▶ [Exercise brief]
The data below should be retyped exactly, with the pictures left out.

▶ [Available data]
########################################

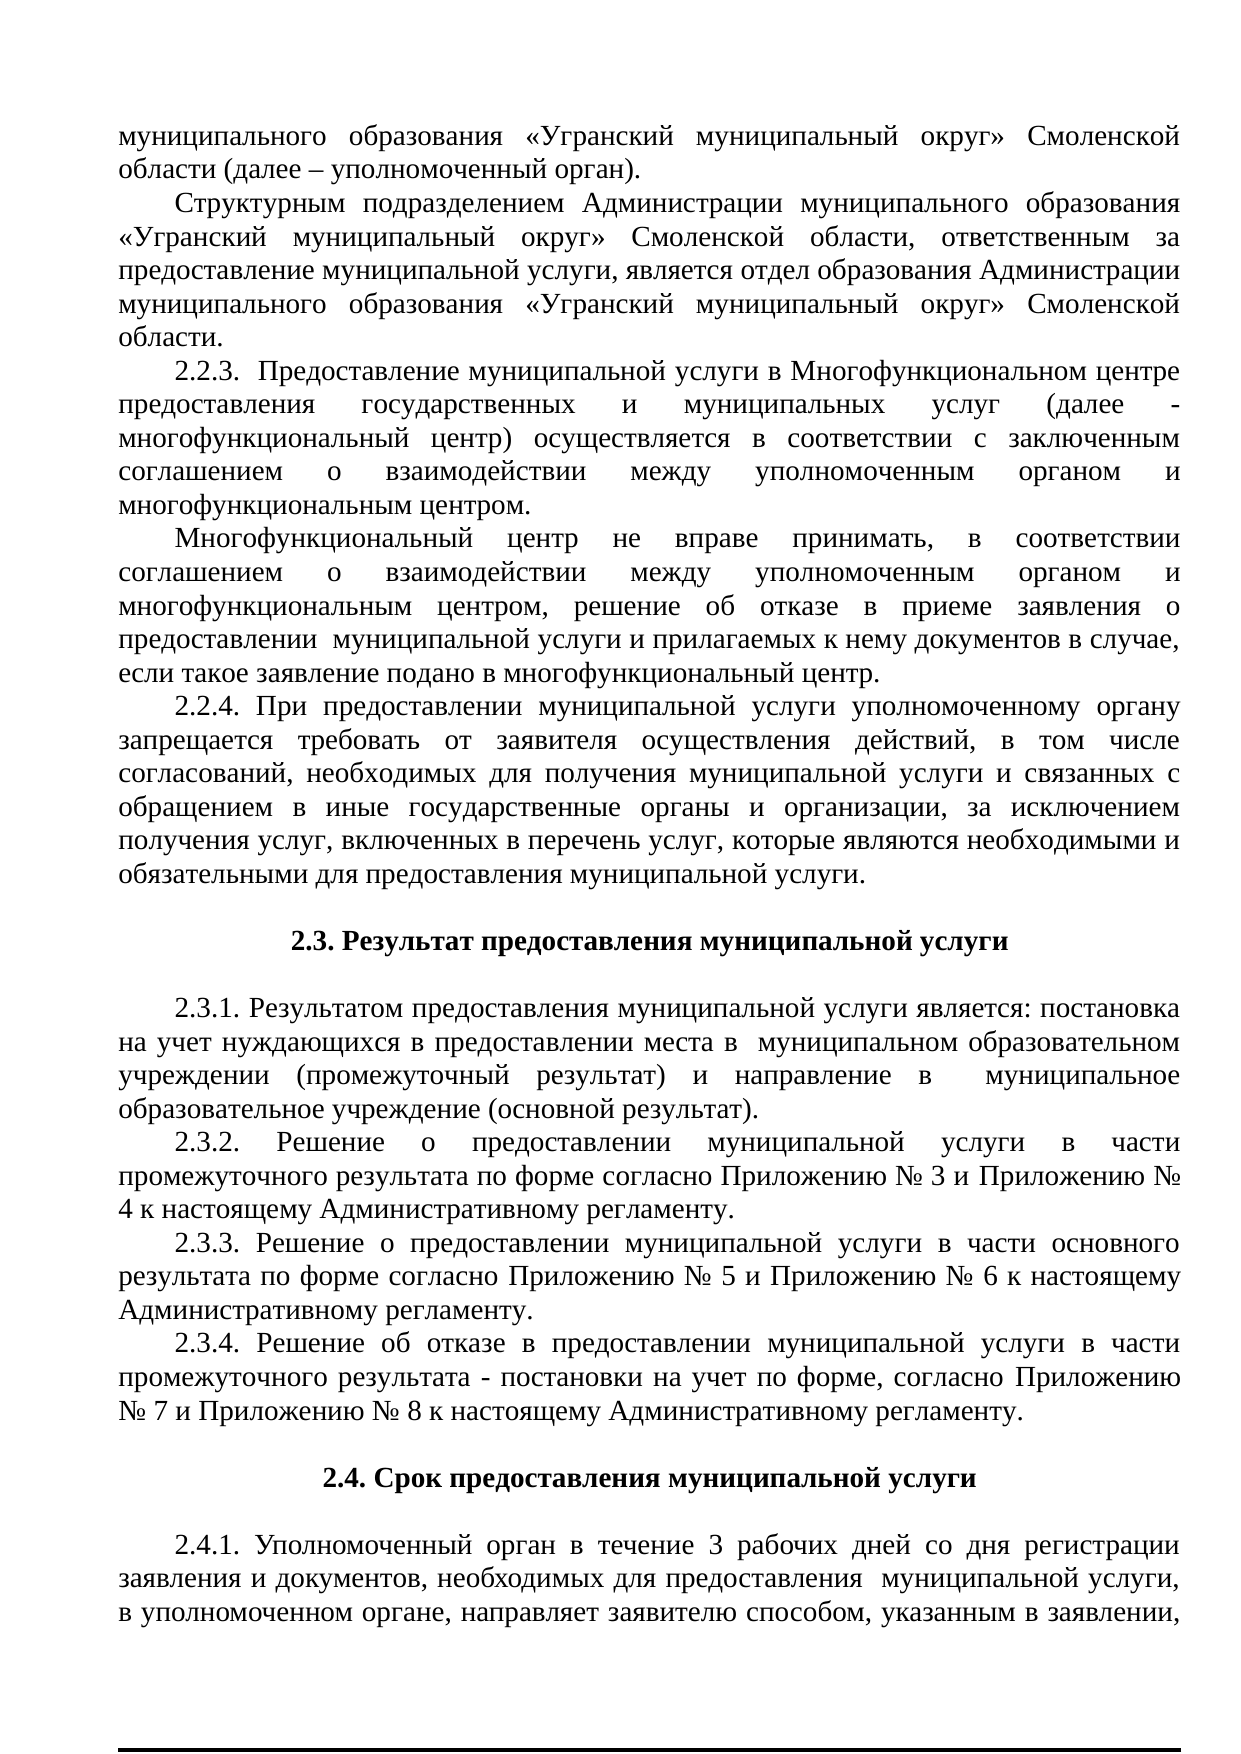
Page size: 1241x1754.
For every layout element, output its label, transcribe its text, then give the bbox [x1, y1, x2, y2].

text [118, 118, 1181, 185]
text 2.2.4. При предоставлении муниципальной услуги уполномоченному органу запрещается требовать от заявителя осуществления действий, в том числе согласований, необходимых для получения муниципальной услуги и связанных с обращением в иные государственные органы и организации, за исключением получения услуг, включенных в перечень услуг, которые являются необходимыми и обязательными для предоставления муниципальной услуги. [118, 688, 1181, 889]
text Многофункциональный центр не вправе принимать, в соответствии соглашением о взаимодействии между уполномоченным органом и многофункциональным центром, решение об отказе в приеме заявления о предоставлении муниципальной услуги и прилагаемых к нему документов в случае, если такое заявление подано в многофункциональный центр. [118, 521, 1181, 688]
title 2.4. Срок предоставления муниципальной услуги [118, 1460, 1181, 1493]
text 2.3.2. Решение о предоставлении муниципальной услуги в части промежуточного результата по форме согласно Приложению № 3 и Приложению № 4 к настоящему Административному регламенту. [118, 1124, 1181, 1225]
text 2.3.4. Решение об отказе в предоставлении муниципальной услуги в части промежуточного результата - постановки на учет по форме, согласно Приложению № 7 и Приложению № 8 к настоящему Административному регламенту. [118, 1326, 1181, 1426]
text 2.3.1. Результатом предоставления муниципальной услуги является: постановка на учет нуждающихся в предоставлении места в муниципальном образовательном учреждении (промежуточный результат) и направление в муниципальное образовательное учреждение (основной результат). [118, 990, 1181, 1124]
title 2.3. Результат предоставления муниципальной услуги [118, 923, 1181, 957]
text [118, 1527, 1181, 1627]
text Структурным подразделением Администрации муниципального образования «Угранский муниципальный округ» Смоленской области, ответственным за предоставление муниципальной услуги, является отдел образования Администрации муниципального образования «Угранский муниципальный округ» Смоленской области. [118, 185, 1181, 353]
text 2.3.3. Решение о предоставлении муниципальной услуги в части основного результата по форме согласно Приложению № 5 и Приложению № 6 к настоящему Административному регламенту. [118, 1225, 1181, 1326]
text 2.2.3. Предоставление муниципальной услуги в Многофункциональном центре предоставления государственных и муниципальных услуг (далее - многофункциональный центр) осуществляется в соответствии с заключенным соглашением о взаимодействии между уполномоченным органом и многофункциональным центром. [118, 353, 1181, 521]
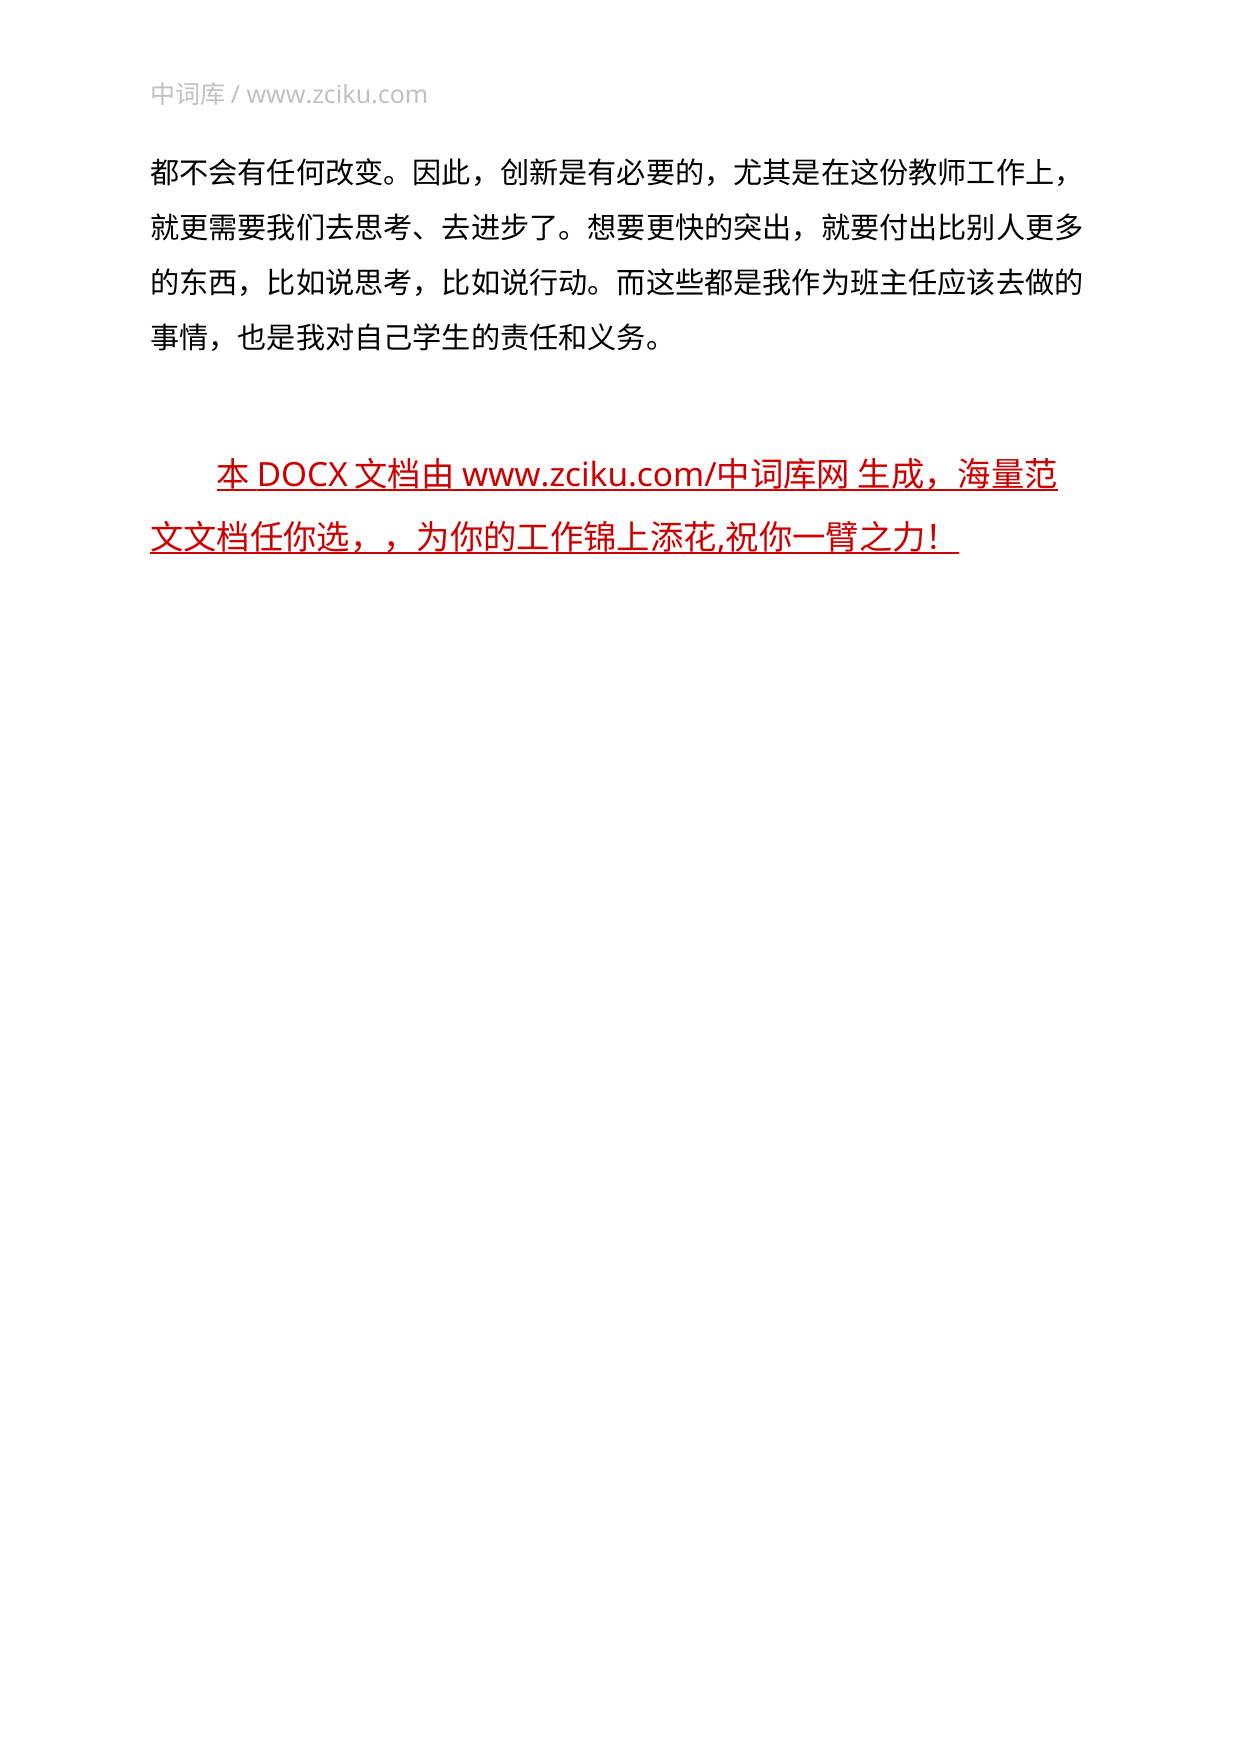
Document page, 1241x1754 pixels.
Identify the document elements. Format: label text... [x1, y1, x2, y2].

########################################

▶ [Response]
Page size: 1241x1754.
For every layout element, output its label, transcribe its text, then give the bbox [x1, y1, x2, y2].

text [118, 118, 1181, 185]
text 2.2.4. При предоставлении муниципальной услуги уполномоченному органу запрещается требовать от заявителя осуществления действий, в том числе согласований, необходимых для получения муниципальной услуги и связанных с обращением в иные государственные органы и организации, за исключением получения услуг, включенных в перечень услуг, которые являются необходимыми и обязательными для предоставления муниципальной услуги. [118, 688, 1181, 889]
text Многофункциональный центр не вправе принимать, в соответствии соглашением о взаимодействии между уполномоченным органом и многофункциональным центром, решение об отказе в приеме заявления о предоставлении муниципальной услуги и прилагаемых к нему документов в случае, если такое заявление подано в многофункциональный центр. [118, 521, 1181, 688]
title 2.4. Срок предоставления муниципальной услуги [118, 1460, 1181, 1493]
text 2.3.2. Решение о предоставлении муниципальной услуги в части промежуточного результата по форме согласно Приложению № 3 и Приложению № 4 к настоящему Административному регламенту. [118, 1124, 1181, 1225]
text 2.3.4. Решение об отказе в предоставлении муниципальной услуги в части промежуточного результата - постановки на учет по форме, согласно Приложению № 7 и Приложению № 8 к настоящему Административному регламенту. [118, 1326, 1181, 1426]
text 2.3.1. Результатом предоставления муниципальной услуги является: постановка на учет нуждающихся в предоставлении места в муниципальном образовательном учреждении (промежуточный результат) и направление в муниципальное образовательное учреждение (основной результат). [118, 990, 1181, 1124]
title 2.3. Результат предоставления муниципальной услуги [118, 923, 1181, 957]
text [118, 1527, 1181, 1627]
text Структурным подразделением Администрации муниципального образования «Угранский муниципальный округ» Смоленской области, ответственным за предоставление муниципальной услуги, является отдел образования Администрации муниципального образования «Угранский муниципальный округ» Смоленской области. [118, 185, 1181, 353]
text 2.3.3. Решение о предоставлении муниципальной услуги в части основного результата по форме согласно Приложению № 5 и Приложению № 6 к настоящему Административному регламенту. [118, 1225, 1181, 1326]
text 2.2.3. Предоставление муниципальной услуги в Многофункциональном центре предоставления государственных и муниципальных услуг (далее - многофункциональный центр) осуществляется в соответствии с заключенным соглашением о взаимодействии между уполномоченным органом и многофункциональным центром. [118, 353, 1181, 521]
Document page, 1241x1754 pixels.
Identify the document elements. Format: label text... [x1, y1, x2, y2].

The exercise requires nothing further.